Chris Apple

Personal information
- Full name: Christopher Apple
- Date of birth: April 9, 1970 (age 56)
- Place of birth: Millersville, Pennsylvania, United States
- Position: Midfielder

Youth career
- 1989–1992: University of Rochester

Senior career*
- Years: Team / Apps / (Gls)
- Raleigh Flyers

Managerial career
- 1993: Harvard College (assistant)
- 1994–1995: North Carolina Wesleyan College
- 1996–1999: University of Notre Dame (assistant)
- 2000: University of Notre Dame
- 2001-2024: University of Rochester

= Chris Apple =

American soccer player and coach

Chris Apple (born April 9, 1970 in Millersville, Pennsylvania, United States) is a former professional soccer player and coach. He attended the University of Rochester from 1988 to 1992, where he played midfield. He led his team to three University Athletic Association Championships, and three NCAA tournament appearances. After graduating, he played professionally for SpVgg Weiden in Germany and later for the Raleigh Flyers.

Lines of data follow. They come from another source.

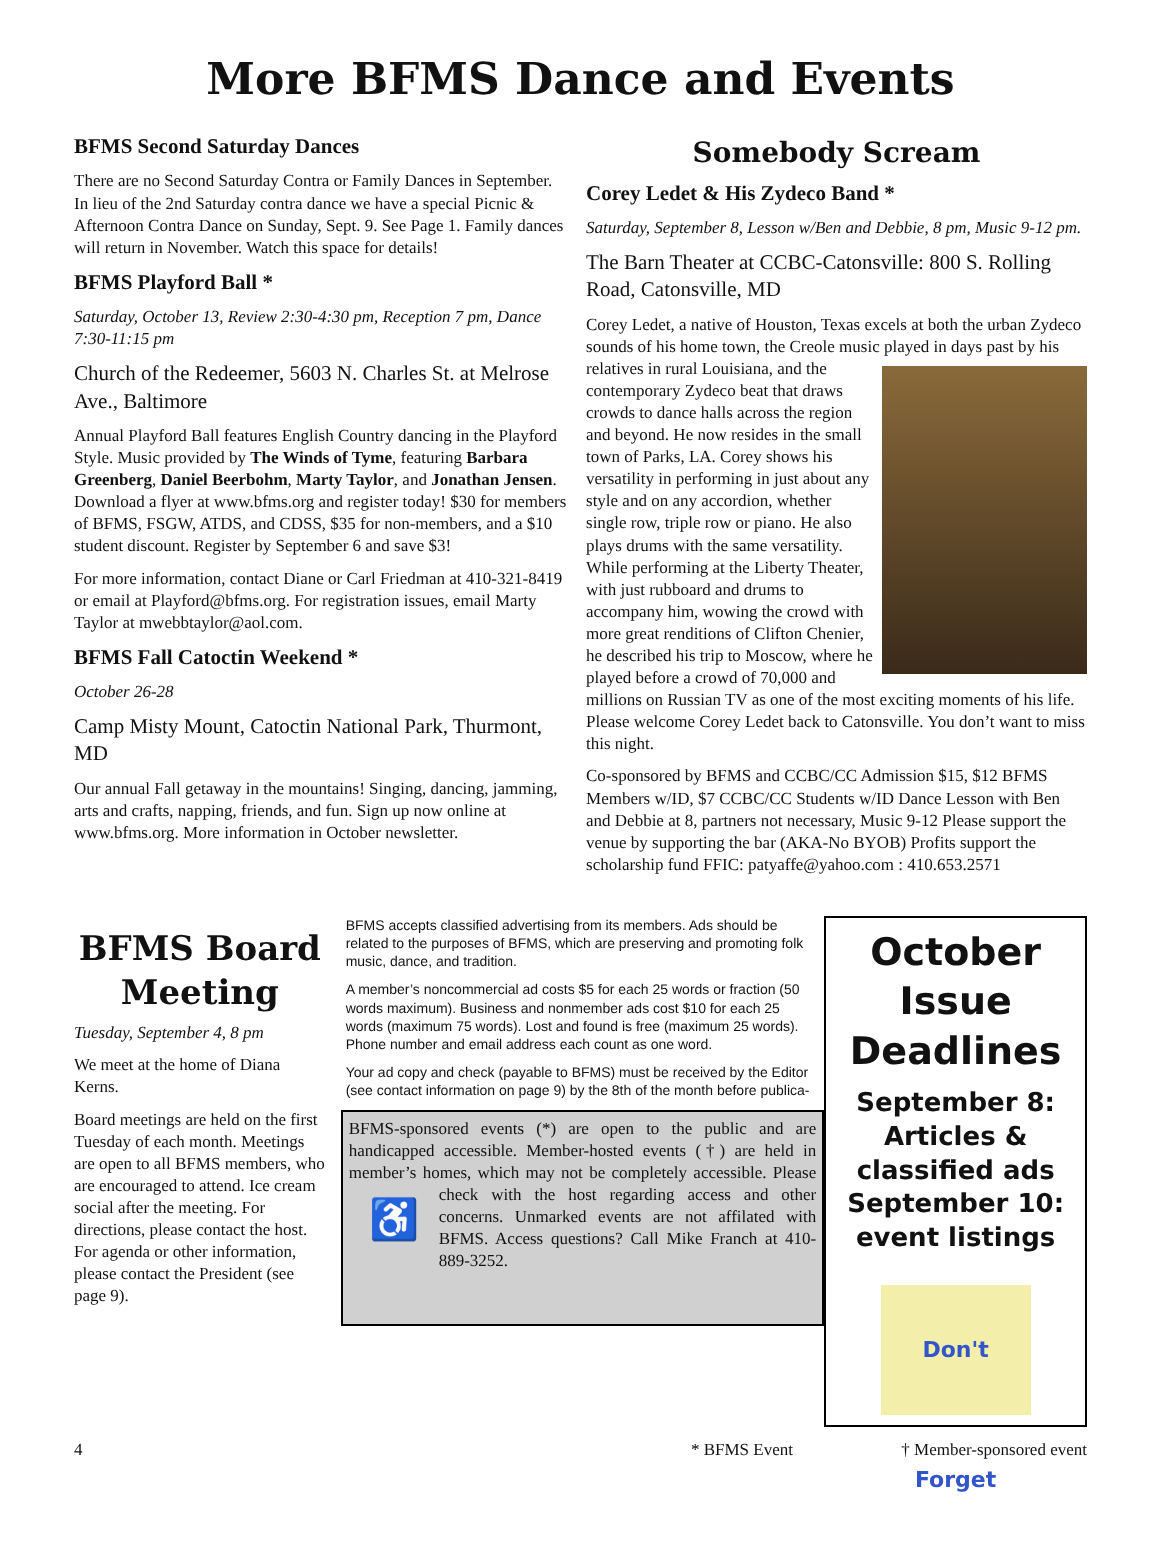More BFMS Dance and Events
BFMS Second Saturday Dances
There are no Second Saturday Contra or Family Dances in September. In lieu of the 2nd Saturday contra dance we have a special Picnic & Afternoon Contra Dance on Sunday, Sept. 9. See Page 1. Family dances will return in November. Watch this space for details!
BFMS Playford Ball *
Saturday, October 13, Review 2:30-4:30 pm, Reception 7 pm, Dance 7:30-11:15 pm
Church of the Redeemer, 5603 N. Charles St. at Melrose Ave., Baltimore
Annual Playford Ball features English Country dancing in the Playford Style. Music provided by The Winds of Tyme, featuring Barbara Greenberg, Daniel Beerbohm, Marty Taylor, and Jonathan Jensen. Download a flyer at www.bfms.org and register today! $30 for members of BFMS, FSGW, ATDS, and CDSS, $35 for non-members, and a $10 student discount. Register by September 6 and save $3!
For more information, contact Diane or Carl Friedman at 410-321-8419 or email at Playford@bfms.org. For registration issues, email Marty Taylor at mwebbtaylor@aol.com.
BFMS Fall Catoctin Weekend *
October 26-28
Camp Misty Mount, Catoctin National Park, Thurmont, MD
Our annual Fall getaway in the mountains! Singing, dancing, jamming, arts and crafts, napping, friends, and fun. Sign up now online at www.bfms.org. More information in October newsletter.
Somebody Scream
Corey Ledet & His Zydeco Band *
Saturday, September 8, Lesson w/Ben and Debbie, 8 pm, Music 9-12 pm.
The Barn Theater at CCBC-Catonsville: 800 S. Rolling Road, Catonsville, MD
Corey Ledet, a native of Houston, Texas excels at both the urban Zydeco sounds of his home town, the Creole music played in days past by his relatives in rural Louisiana, and the contemporary Zydeco beat that draws crowds to dance halls across the region and beyond. He now resides in the small town of Parks, LA. Corey shows his versatility in performing in just about any style and on any accordion, whether single row, triple row or piano. He also plays drums with the same versatility. While performing at the Liberty Theater, with just rubboard and drums to accompany him, wowing the crowd with more great renditions of Clifton Chenier, he described his trip to Moscow, where he played before a crowd of 70,000 and millions on Russian TV as one of the most exciting moments of his life. Please welcome Corey Ledet back to Catonsville. You don’t want to miss this night.
Co-sponsored by BFMS and CCBC/CC Admission $15, $12 BFMS Members w/ID, $7 CCBC/CC Students w/ID Dance Lesson with Ben and Debbie at 8, partners not necessary, Music 9-12 Please support the venue by supporting the bar (AKA-No BYOB) Profits support the scholarship fund FFIC: patyaffe@yahoo.com : 410.653.2571
BFMS Board Meeting
Tuesday, September 4, 8 pm
We meet at the home of Diana Kerns.
Board meetings are held on the first Tuesday of each month. Meetings are open to all BFMS members, who are encouraged to attend. Ice cream social after the meeting. For directions, please contact the host. For agenda or other information, please contact the President (see page 9).
BFMS accepts classified advertising from its members. Ads should be related to the purposes of BFMS, which are preserving and promoting folk music, dance, and tradition.
A member’s noncommercial ad costs $5 for each 25 words or fraction (50 words maximum). Business and nonmember ads cost $10 for each 25 words (maximum 75 words). Lost and found is free (maximum 25 words). Phone number and email address each count as one word.
Your ad copy and check (payable to BFMS) must be received by the Editor (see contact information on page 9) by the 8th of the month before publica-
BFMS-sponsored events (*) are open to the public and are handicapped accessible. Member-hosted events (†) are held in member’s homes, which may not be completely accessible. ♿ Please check with the host regarding access and other concerns. Unmarked events are not affilated with BFMS. Access questions? Call Mike Franch at 410-889-3252.
October Issue Deadlines
September 8: Articles & classified ads September 10: event listings
Don't Forget
4 * BFMS Event † Member-sponsored event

He started his coaching career as an assistant soccer coach at Harvard College, which he coached in 1993. In 1994, he became the head men's soccer coach at North Carolina Wesleyan College. From 1994 to 1995, he led the team to a 12-20-1 record. From 1996 to 1999, he was an assistant coach at the University of Notre Dame. In 2000, he became the head men's soccer coach at Notre Dame, posting a 7-8-2 record in his only season there. He was replaced by Bobby Clark.

He served as the head men's soccer coach at his alma mater, the University of Rochester, for 23 years until he retired in June 2024. In his 23 seasons at the University, He is the winningest coach in Rochester men's soccer history. He ended his Yellowjacket career with a 258-84-67 record overall, equaling a .713 winning percentage over 22 seasons (no season played in 2020). His résumé comprises 19 total postseason appearances, including 15 trips to the NCAA Division III Tournament and four straight ECAC Northeast Tournament Championship titles.